The UN Summit of the Future brings world leaders together on September 22-23 during the UN General Assembly to agree on a Pact for the Future, a vision for global cooperation in the coming decades. The latest version of the pact reinstates a commitment of governments to transition away from fossil fuels, which disappeared from the second draft of the pact. The COP28 Climate Summit in Dubai called on nations to transition away from fossil fuels as part of a decision by nearly 200 Parties on the world’s first ‘global stocktake’ to ratchet up climate action before the end of the decade.
The latest evidence shows that the world’s largest banks based in developed countries continue to provide finance for coal projects, from fossil fuel subsidies to public financing and private investments. Between January 2021 and December 2023, commercial banks provided US$ 470 billion in loans and underwriting to the coal industry.
More than 200 organisations in Asia sent a letter to Asian governmentsdemanding decisive steps to end the expansion of coal in their countries, specifically a permanent ban on new coal plants and an immediate stop to direct and indirect public and private financing of new coal.

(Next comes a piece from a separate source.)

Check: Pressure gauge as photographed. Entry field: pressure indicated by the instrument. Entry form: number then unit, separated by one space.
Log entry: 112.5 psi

They also call for a rapid and just phase-out of existing coal to be completed by 2035, which should include the immediate retirement of highly polluting old coal plants, the permanent shutdown of mothballed plants, which does not contribute to current demand, and the early closure commitments for all existing coal plants. Currently, some 75% (1,626 GW) of global operating capacity is not covered by a coal closure commitment and the majority are in Asia.
“The phase out of coal in Asia must happen fast, fair and it must be funded globally. It must include providing alternative decent jobs, livelihoods, and homes for workers and communities on the frontlines of the climate crisis,” said Dr Suresh Tamang, from Rural Reconstruction Nepal, RRN who is supporting the cause for a fossil-free future.

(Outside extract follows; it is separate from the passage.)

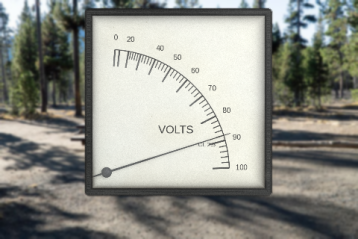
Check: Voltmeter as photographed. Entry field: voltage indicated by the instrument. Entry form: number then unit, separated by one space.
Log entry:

Global coal use and production rising
A few years ago, the world made major strides in eradicating coal use and production in response to the climate crisis. From 2015, when the Paris Agreement was adopted, to 2021, the global pipeline of proposed coal power plants showed a 76% collapse. Today, global coal use and capacity has rebounded, growing to an all-time high in 2023, driven by strong demand in countries in Asia. Total global capacity in pre-construction has also increased, with countries in Asia collectively accounting for the majority of these projects. Meanwhile, coal power plant retirements were at the lowest level since 2011. According to analysis,phasing out operating coal power by 2040 would require an average of 126 GW of retirements per year for the next 17 years or about two coal plants per week, excluding coal plants under construction and in pre-construction.
“Coal is not the answer to rising demand in Asia. Renewables have become the cheapest sources of electricity everywhere. We call for the phasing out of fossil fuel subsidies and shifting finance to the clean energy transition. This will make clean renewable energy more accessible in the Global South,” said Avishek Shrestha, from Digo Bikas Institute, who is one of those actively participating in the protest in Nepal.

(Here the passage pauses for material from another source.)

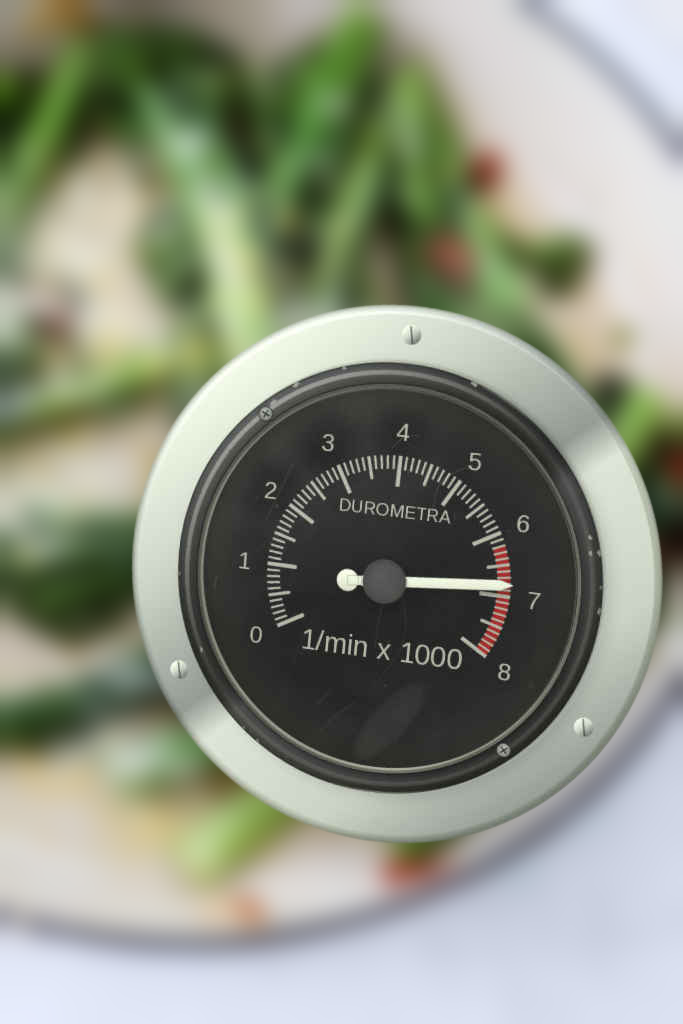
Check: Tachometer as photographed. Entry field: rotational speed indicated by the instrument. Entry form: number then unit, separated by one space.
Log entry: 6800 rpm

Research shows that coal developers risk billions worth of stranded assets as renewables outcompete coal worldwide. In 2023, according to a report of the International Energy Agency (IEA), an estimated 96% of newly installed, utility-scale solar PV and onshore wind capacity had lower generation costs than new coal and gas plants. Three-quarters of new wind and solar PV plants likewise offered cheaper power than existing fossil fuel facilities.